Springtime in the bush
The Tasmanian bush is not known for its variety of colours. Even though there are over 600 species of eucalyptus tree, en masse they all look very much alike, and the different shades and shapes of the foliage all blend into a uniform shade of green – beautiful in its own way, but still….just green. In the spring however, the bush comes alive with colour and the wild bush has a huge variety of blossoms, the most notable being the vibrant, fluffy yellow blossoms of the native acacia tree – the wattle (“this ‘ere’s the wattle, it’s the emblem of our land; you can stick in a bottle you can ‘old it in your ‘and” goes the irreverent poem I remember from my teen years that goes on to make politically incorrect jokes about beloved Skippy the bush kangaroo from the popular TV series).
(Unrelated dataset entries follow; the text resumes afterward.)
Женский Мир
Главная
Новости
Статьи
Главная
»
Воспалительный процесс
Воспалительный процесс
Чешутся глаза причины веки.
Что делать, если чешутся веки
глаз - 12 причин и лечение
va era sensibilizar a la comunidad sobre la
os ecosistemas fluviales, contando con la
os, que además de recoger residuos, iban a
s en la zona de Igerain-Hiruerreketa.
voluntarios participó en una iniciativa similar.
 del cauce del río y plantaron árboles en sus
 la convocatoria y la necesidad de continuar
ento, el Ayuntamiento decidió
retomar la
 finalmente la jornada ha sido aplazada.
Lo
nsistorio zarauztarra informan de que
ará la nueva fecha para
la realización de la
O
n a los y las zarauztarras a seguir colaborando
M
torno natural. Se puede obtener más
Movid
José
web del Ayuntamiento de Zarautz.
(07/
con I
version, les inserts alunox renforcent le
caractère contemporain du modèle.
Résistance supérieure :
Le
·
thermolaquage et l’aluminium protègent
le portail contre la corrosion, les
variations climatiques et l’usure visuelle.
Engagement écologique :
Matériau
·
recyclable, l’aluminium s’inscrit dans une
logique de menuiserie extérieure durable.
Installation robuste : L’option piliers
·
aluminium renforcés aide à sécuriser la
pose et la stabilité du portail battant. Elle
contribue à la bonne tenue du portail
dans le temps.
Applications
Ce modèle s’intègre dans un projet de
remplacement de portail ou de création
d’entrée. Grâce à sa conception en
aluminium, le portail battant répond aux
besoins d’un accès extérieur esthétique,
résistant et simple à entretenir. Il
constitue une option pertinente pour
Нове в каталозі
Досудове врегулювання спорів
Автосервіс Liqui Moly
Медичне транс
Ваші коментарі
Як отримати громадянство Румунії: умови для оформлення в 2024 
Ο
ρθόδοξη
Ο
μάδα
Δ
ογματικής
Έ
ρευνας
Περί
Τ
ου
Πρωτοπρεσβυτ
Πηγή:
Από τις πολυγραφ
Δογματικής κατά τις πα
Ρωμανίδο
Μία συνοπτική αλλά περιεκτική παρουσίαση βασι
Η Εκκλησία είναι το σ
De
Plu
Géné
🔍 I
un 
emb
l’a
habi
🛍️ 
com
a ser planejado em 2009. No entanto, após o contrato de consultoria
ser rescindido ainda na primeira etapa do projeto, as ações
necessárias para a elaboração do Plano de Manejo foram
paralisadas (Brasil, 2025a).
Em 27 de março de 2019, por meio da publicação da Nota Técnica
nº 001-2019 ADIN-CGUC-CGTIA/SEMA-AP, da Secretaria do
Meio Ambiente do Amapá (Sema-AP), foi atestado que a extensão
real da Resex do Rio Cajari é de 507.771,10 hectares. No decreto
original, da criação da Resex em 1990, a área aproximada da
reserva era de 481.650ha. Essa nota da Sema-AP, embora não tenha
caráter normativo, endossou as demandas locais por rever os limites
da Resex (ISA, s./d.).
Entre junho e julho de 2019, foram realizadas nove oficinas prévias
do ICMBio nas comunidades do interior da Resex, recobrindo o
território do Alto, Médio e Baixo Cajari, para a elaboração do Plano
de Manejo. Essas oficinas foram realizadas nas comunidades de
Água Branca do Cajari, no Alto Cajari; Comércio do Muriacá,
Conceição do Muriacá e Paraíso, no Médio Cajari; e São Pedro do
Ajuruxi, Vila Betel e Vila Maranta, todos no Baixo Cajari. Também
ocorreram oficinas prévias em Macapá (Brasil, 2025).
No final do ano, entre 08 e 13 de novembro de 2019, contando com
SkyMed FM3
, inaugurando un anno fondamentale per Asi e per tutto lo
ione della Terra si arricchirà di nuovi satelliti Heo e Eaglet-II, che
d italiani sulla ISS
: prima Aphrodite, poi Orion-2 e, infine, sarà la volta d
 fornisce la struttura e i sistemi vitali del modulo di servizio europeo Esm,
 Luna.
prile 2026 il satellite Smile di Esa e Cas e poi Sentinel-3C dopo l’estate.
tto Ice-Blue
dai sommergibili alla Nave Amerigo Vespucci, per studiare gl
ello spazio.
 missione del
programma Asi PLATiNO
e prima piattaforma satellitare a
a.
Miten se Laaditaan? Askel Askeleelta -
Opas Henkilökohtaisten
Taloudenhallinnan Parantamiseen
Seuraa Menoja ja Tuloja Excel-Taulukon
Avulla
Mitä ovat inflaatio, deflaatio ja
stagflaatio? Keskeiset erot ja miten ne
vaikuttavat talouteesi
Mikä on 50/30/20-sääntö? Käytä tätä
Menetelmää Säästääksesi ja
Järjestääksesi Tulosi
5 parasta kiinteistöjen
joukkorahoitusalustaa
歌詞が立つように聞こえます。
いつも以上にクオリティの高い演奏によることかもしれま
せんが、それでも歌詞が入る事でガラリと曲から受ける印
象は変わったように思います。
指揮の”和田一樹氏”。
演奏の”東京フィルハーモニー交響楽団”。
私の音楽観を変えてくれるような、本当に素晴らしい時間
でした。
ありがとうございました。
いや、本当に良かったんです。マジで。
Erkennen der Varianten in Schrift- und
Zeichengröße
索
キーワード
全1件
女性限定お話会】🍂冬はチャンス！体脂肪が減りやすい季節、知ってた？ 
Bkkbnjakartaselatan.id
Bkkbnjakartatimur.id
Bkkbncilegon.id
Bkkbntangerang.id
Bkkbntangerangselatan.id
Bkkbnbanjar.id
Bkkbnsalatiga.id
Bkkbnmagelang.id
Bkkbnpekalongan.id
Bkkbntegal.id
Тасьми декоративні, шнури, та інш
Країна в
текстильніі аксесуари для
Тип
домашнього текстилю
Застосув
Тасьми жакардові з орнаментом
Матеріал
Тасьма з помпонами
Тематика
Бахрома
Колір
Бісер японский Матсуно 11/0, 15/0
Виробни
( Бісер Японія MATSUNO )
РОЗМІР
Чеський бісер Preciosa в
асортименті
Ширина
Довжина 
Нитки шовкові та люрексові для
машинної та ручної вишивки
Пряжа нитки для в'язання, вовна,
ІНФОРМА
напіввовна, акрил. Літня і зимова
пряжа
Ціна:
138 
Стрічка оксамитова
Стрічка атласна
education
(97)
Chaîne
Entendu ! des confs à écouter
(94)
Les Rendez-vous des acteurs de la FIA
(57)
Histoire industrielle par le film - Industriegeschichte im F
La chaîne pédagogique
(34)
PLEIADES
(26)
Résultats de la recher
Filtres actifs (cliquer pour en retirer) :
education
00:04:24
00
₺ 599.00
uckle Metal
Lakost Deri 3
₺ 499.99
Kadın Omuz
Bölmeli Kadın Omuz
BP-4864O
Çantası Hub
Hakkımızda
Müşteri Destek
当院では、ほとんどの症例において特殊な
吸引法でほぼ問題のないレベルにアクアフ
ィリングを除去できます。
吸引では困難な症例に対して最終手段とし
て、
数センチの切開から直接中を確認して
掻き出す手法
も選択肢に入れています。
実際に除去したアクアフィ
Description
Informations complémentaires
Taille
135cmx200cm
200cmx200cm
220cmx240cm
Another acacia that is well-adapted to the dry eucalyptus forests is the Tasmanian blackwood, a gnarly, pale–
green leafed tree that is renown for its timber as a fine furniture-quality wood. It’s pale, creamy blossoms and darker green flat leaves create contrast to the brilliant yellow blossoms and pale green wispy leaves of the wattle. So in early spring the bush turns a gorgeous yellow, including, in many places the incongruous sight of brilliant yellow daffodils – one of only a few flowers that the native animals leave alone!
Later in the spring and into summer the flowering eucalyptus trees continue to surprise and delight – so much variety in trees that I have always thought of as just year-round green. But some of the colours are stunning – the bright red blossoms of the red-flowering gum and the creamy white of the Tasmanian blue gum. There are many other eucalyptus blossoms that add to the variety – purple, orange, pink and red. Many of these are native to mainland Australia and have been introduced to Tasmania many years ago - they tend to add colour to the more urban areas. In the bush though, as spring turns to summer, smaller native bushes and flowers delicately colour the landscape on this beautiful island.